Несмотря на то, что Коллинз не обсуждал своих планов ни с руководством Wellcome Trust, ни с Уотерстоном и Ландером, мы поставили перед собой простую задачу: сделать совместное заявление с участием президента Клинтона в Белом доме, когда Celera завершит первую сборку генома человека.

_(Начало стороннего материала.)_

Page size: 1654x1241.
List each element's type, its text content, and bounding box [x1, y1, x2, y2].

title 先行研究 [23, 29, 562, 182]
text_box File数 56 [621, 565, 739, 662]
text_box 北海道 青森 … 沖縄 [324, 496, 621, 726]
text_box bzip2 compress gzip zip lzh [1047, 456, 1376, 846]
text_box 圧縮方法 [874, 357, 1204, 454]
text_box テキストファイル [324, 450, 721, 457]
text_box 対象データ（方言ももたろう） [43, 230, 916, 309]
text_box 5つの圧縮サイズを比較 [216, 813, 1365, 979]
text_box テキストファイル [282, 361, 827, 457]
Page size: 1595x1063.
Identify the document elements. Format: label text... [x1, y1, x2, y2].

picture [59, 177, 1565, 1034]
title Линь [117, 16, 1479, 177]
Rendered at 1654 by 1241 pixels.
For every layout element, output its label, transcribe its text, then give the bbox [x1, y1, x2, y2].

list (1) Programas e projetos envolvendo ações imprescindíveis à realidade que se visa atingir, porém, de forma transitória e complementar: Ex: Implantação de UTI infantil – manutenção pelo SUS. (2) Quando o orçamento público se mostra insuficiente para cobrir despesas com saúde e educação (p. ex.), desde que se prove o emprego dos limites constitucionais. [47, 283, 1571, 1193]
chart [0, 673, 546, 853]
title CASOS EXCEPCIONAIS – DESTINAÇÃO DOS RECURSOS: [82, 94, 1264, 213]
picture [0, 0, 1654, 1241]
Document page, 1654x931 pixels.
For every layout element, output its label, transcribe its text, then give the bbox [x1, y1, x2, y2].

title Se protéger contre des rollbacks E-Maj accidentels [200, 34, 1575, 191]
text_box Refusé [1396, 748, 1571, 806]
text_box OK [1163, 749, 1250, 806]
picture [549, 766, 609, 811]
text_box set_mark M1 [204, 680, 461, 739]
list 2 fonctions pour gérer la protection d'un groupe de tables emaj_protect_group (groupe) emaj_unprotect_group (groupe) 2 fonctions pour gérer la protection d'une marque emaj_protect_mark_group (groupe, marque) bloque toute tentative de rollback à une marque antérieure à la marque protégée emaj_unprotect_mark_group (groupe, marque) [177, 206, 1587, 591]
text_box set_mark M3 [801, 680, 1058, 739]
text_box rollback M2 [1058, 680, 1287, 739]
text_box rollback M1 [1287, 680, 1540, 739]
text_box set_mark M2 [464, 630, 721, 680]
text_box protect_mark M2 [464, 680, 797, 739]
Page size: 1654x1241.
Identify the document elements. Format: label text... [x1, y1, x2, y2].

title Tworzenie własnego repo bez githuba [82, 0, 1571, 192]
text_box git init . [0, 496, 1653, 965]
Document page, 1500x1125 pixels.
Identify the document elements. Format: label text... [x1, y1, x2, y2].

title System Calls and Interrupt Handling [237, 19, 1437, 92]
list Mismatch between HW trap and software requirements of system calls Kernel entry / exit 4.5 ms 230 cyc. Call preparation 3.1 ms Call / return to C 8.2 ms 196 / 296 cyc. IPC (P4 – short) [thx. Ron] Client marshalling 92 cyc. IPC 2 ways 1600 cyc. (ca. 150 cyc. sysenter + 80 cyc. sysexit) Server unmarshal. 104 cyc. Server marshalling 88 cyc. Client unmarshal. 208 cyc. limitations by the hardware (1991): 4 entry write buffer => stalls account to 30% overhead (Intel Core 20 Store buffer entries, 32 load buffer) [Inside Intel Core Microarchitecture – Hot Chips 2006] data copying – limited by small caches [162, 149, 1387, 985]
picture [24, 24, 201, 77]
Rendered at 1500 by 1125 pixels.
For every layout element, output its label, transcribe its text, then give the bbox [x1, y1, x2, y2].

При этом участники государственной программы выступят с докладом о своих работах, и мы объявим о намерении опубликовать совместную статью в журнале Science. Мы зашли настолько далеко, что даже связались с Дональдом Кеннеди, главным редактором журнала, чтобы узнать, как он отнесется к будущим статьям и, разумеется, к требованию Celera тем или иным образом ограничить доступ своих коммерческих конкурентов к скачиванию и перепродаже ее результатов. (В Европе этой трудности бы не возникло, поскольку там уже были приняты новые законы, устанавливающие авторское право на уникальные базы данных. Конгресс США до сих пор сражался с этой проблемой, и никакой резолюции пока не предвиделось.) Кеннеди очень воодушевился возможностью первым опубликовать статью об историческом научном достижении.